Perché scrivo fiumi di parole nel vuoto

by Rollo


Non ne ho bisogno. Questa è la risposta onesta a una domanda che nessuno mi ha fatto. Dopo oltre quarant'anni passati a navigare settori, crisi e trasformazioni, sempre sopravvivendo, sempre imparando, mi sono guadagnato la libertà di dire esattamente quello che vedo senza preoccuparmi di chi potrebbe infastidire. Ma la verità scomoda è un'altra: ne ho bisogno io più di quanto tu possa mai aver bisogno di leggermi.

Ho il terrore di morire lentamente. Non fisicamente; mentalmente. L'ho visto succedere a persone brillanti che hanno smesso di essere curiose, hanno smesso di mettersi alla prova, hanno smesso di cercare menti capaci di contrastarle. Sono diventate comode. Stagnanti. Irrilevanti. Questo sito è la mia polizza assicurativa contro quel destino, una forma di igiene cognitiva che mi costringe a formulare pensieri con sufficiente rigore da esporli al fuoco di fila di chiunque voglia smantellarli.

C'è un privilegio nel tempo che ho a disposizione e sarebbe disonesto non riconoscerlo. Lo uso per imparare, per collegare punti che altri non vedono come correlati, per testare ipotesi contro la realtà invece che contro le mie preferenze. Non è ozio: è un investimento deliberato per restare pericoloso. Significa anche che posso dire esattamente quello che penso senza alcun condizionamento, se non i miei bias cognitivi. E sì, li ho. Li abbiamo tutti. Cerco di essere clinicamente critico verso il mio stesso pensiero, ma questo non significa che ci riesca sempre. Quindi se sbaglio, ditemelo. Parliamone. È infinitamente più prezioso che scorrere distrattamente i feed, mettendo like a caso su contenuti che dimenticherete in trenta secondi.

Quello che faccio qui è semplice da descrivere, complicato da eseguire: commento le notizie di oggi attraverso la lente dei pattern di ieri. A volte prevedo cosa sta arrivando. Più spesso di quanto probabilmente vi piaccia, ho ragione. Non perché sia più intelligente ma perché sono in giro da abbastanza tempo per riconoscere quando le stesse dinamiche si ripetono, con pezzi diversi sulla scacchiera ma identiche meccaniche sottostanti. Il riconoscimento di pattern cross-settoriali non è un dono mistico: è un'abilità di sopravvivenza che si sviluppa dopo decenni passati a fallire, correggere e fallire meglio.

Non sono un guru. Non ho un sistema da vendervi. Non sto costruendo un corso, un programma di coaching, un funnel di conversione. Sono qualcuno che ha passato quattro decenni come Strategic Behavioural System Designer, anche se non l'ho mai chiamato così fino a poco tempo fa: semplicemente risolvevo problemi che altri non riuscivano a risolvere, perché avevo già visto pattern simili manifestarsi altrove. Economia. Psicologia. Teoria dei giochi. Effetti di rete. Design sociale. Complessità. Li ho applicati tutti in situazioni reali, con posta in gioco reale, molto prima che diventassero parole d'ordine delle business school.
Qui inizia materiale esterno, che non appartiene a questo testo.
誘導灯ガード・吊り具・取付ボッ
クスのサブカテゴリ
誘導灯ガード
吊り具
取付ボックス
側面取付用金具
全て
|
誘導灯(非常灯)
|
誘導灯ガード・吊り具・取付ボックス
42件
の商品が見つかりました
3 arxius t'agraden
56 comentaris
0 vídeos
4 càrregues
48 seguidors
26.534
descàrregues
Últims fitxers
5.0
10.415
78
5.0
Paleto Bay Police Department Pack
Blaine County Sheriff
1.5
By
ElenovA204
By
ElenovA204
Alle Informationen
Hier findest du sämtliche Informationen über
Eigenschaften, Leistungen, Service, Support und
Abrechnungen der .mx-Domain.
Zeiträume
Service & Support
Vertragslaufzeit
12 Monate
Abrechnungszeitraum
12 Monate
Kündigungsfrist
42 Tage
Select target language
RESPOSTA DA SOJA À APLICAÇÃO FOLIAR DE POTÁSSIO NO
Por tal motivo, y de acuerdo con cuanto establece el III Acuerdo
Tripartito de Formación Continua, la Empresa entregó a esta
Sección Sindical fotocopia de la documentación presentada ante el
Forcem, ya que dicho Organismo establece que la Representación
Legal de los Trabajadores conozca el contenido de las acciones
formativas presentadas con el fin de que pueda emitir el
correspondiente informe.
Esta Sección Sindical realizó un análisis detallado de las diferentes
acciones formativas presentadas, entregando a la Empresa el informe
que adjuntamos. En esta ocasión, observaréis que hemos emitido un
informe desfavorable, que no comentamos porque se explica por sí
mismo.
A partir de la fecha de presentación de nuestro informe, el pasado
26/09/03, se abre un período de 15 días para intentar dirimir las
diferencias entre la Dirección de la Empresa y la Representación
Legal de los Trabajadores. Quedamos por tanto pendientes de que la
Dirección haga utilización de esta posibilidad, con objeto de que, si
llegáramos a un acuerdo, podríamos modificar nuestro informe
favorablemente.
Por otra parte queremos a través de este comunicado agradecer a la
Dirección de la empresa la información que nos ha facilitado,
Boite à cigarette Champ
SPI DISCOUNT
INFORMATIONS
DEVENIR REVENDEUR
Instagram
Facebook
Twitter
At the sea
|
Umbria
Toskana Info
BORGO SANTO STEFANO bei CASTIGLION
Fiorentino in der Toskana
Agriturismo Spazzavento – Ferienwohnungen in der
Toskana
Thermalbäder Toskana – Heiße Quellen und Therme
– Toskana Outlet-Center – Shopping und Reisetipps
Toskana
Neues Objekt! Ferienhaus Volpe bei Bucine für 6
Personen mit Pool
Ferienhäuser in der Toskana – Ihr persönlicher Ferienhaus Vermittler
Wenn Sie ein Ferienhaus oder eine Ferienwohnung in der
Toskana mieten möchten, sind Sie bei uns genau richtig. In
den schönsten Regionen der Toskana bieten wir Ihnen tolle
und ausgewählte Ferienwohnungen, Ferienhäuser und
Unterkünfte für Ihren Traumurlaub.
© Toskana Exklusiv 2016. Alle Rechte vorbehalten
Quello che voglio davvero da tutto questo è egoistico in modo quasi imbarazzante: voglio che il mio pensiero venga sfidato da persone che riescono a tenere il passo. Voglio conversazioni con menti abbastanza acute da individuare quando sbaglio, abbastanza curiose da scavare più a fondo, abbastanza sicure da contraddirmi senza diplomazia. Se leggete qualcosa qui che vi fa pensare "gli sfugge questo" o "non tiene conto di quello"... bene. Ditemelo. È esattamente il punto. Non sto cercando un pubblico; sto cercando quel cinque percento che vede quello che vedo io e può mostrarmi cosa mi sfugge.

Qui non troverete chiacchiere, analisi superficiali, né la pretesa che le cose siano più semplici di quello che sono solo per renderle più digeribili. Se cercate contenuti rassicuranti o risposte facili, questo non è il posto giusto. Ma se siete stanchi di sentire tutti dire le stesse cose, se individuate pattern che altri non vedono, se siete intellettualmente affamati e leggermente pericolosi: forse dovremmo leggere i lavori l'uno dell'altro.

Non rendo facile contattarmi. È deliberato. Se avete davvero qualcosa che vale la pena discutere, troverete il modo. Se non ci riuscite, probabilmente non avremmo molto di cui parlare comunque.

Questo sito esiste perché mi rifiuto di lasciare che la mia mente si atrofizzi. Siete i benvenuti a seguirmi, sfidare il mio pensiero o ignorarlo del tutto. Solo non aspettatevi che lo renda facile, comodo o prevedibile. Se lo sapete, lo sapete.